COG shares are down 2.9% to trade at $22.57 today. The equity has surrendered roughly 21% so far in 2018, with rebound attempts stalling around its 200-day moving average — a trendline that hasn’t been toppled since early February. The security on Sept. 7, in fact, touched an annual low of $21.48.
As alluded to earlier, the shares could retreat toward new-low territory in the fourth quarter, if past is prologue. COG has emerged as one of the worst stocks to own in the fourth quarter, looking back 10 years. The equity has averaged a quarterly loss of 6.38%, and has ended the three-month stretch higher just 40% of the time, per data from Schaeffer’s Senior Quantitative Analyst Rocky White. A similar pullback from current levels would put COG around $21.53 at the end of 2018.
Should the energy stock once again retreat over the next few months, more negative analyst attention could be in store. Despite COG’s struggles on the charts lately, 11 of 17 analysts maintain “strong buy” opinions, leaving the door wide open for additional downgrades to weigh on the shares.

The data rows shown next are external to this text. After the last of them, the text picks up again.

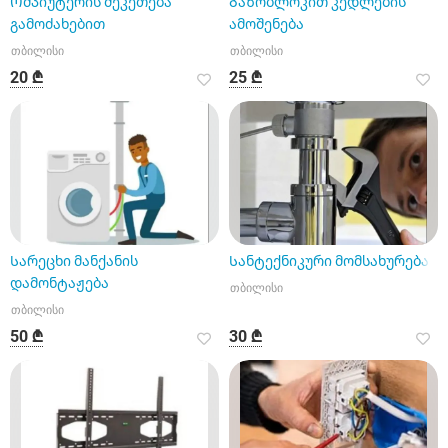
Ომპიუტერის შეკეთება
Გაზობლოკით კედლების
გამოძახებით
ამოშენება
თბილისი
თბილისი
20 ₾
25 ₾
Სარეცხი მანქანის
Სანტექნიკური მომსახურება
დამონტაჟება
თბილისი
თბილისი
50 ₾
30 ₾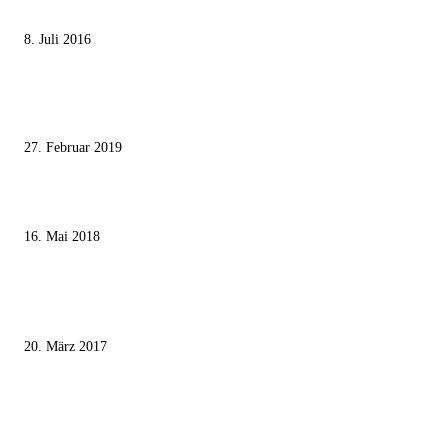
Die unerwünschte Offenbarung eines deutschen Syrers
8. Juli 2016
Pressefreiheit Fehlanzeige – Wie deutsche Politiker unliebsame Journaliste
mundtot machen wollen
27. Februar 2019
Ägypter stoppten die Gaza-Grenzunruhen
16. Mai 2018
MEISTKOMMENTIERT
Wie der Iran den israelischen Golan «befreien» will
20. März 2017
Knesset-Abgeordnete Hanin Zoabi: „Wir können der Idee eines jüdischen
Staates nicht zustimmen“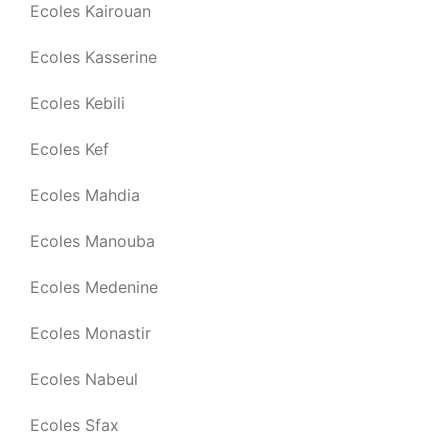
Ecoles Kairouan
Ecoles Kasserine
Ecoles Kebili
Ecoles Kef
Ecoles Mahdia
Ecoles Manouba
Ecoles Medenine
Ecoles Monastir
Ecoles Nabeul
Ecoles Sfax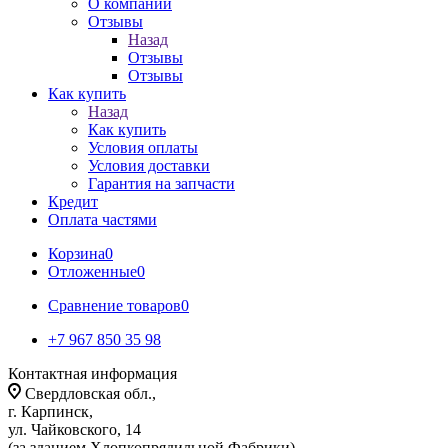
О компании
Отзывы
Назад
Отзывы
Отзывы
Как купить
Назад
Как купить
Условия оплаты
Условия доставки
Гарантия на запчасти
Кредит
Оплата частями
Корзина
0
Отложенные
0
Сравнение товаров
0
+7 967 850 35 98
Контактная информация
Свердловская обл.,
г. Карпинск,
ул. Чайковского, 14
(за зданием Хлопкопрядильной Фабрики)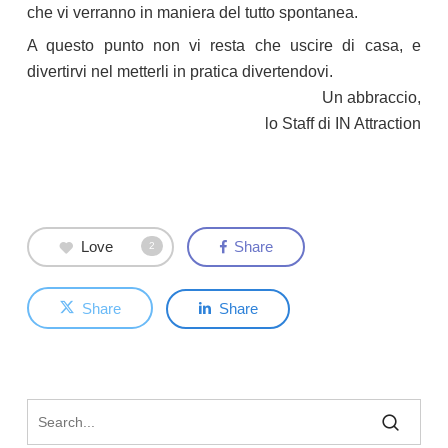
che vi verranno in maniera del tutto spontanea.
A questo punto non vi resta che uscire di casa, e
divertirvi nel metterli in pratica divertendovi.
Un abbraccio,
lo Staff di IN Attraction
Love
Share
2
Share
Share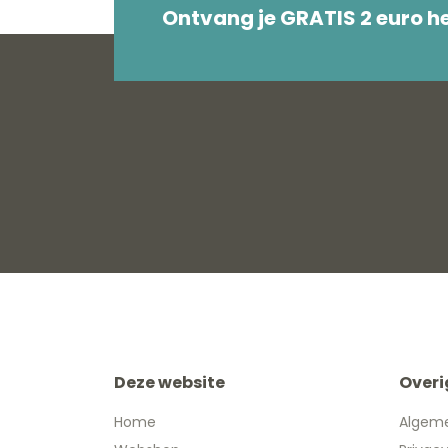
Ontvang je GRATIS 2 euro 
Deze website
Overi
Home
Algem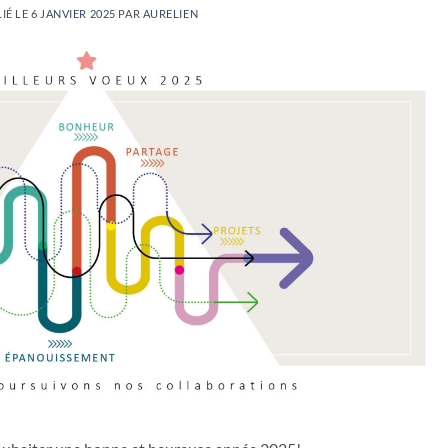
IÉ LE
6 JANVIER 2025
PAR
AURELIEN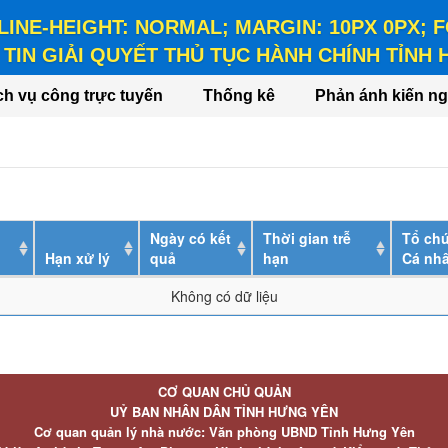
 LINE-HEIGHT: NORMAL; MARGIN: 10PX 0PX;
TIN GIẢI QUYẾT THỦ TỤC HÀNH CHÍNH TỈNH
HEIGHT: NORMAL; MARGIN: 10PX 0PX; FONT-WEIGHT: BO
ch vụ công trực tuyến
Thống kê
Phản ánh kiến ng
Ngày có kết
Thời gian trễ
Tổ chứ
Hạn xử lý
quả
hạn
Cá nh
Không có dữ liệu
CƠ QUAN CHỦ QUẢN
UỶ BAN NHÂN DÂN TỈNH HƯNG YÊN
Cơ quan quản lý nhà nước: Văn phòng UBND Tỉnh Hưng Yên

Likewise, an unwinding of optimism in the options pits could also drag COG lower. On the International Securities Exchange (ISE), Chicago Board Options Exchange (CBOE), and NASDAQ OMX PHLX (PHLX), speculators have bought to open nearly 42 COG calls for every put in the past two weeks. The resulting 10-day call/put volume ratio of 41.81 is in the 80th percentile of its annual range, pointing to a much healthier-than-usual appetite for bullish bets of late.
Echoing that, Cabot’s Schaeffer’s put/call open interest ratio (SOIR) sits at the bottom of its annual range, at 0.10. This indicates that near-term traders haven’t been more call-biased in the past year. Peak call open interest among all options series rests at the overhead October 25 strike, with nearly 20,000 contracts outstanding. Not far behind is the October 23 call, home to nearly 12,300 open contracts. This abundance of bullish bets overhead could translate into options-related resistance in the short term.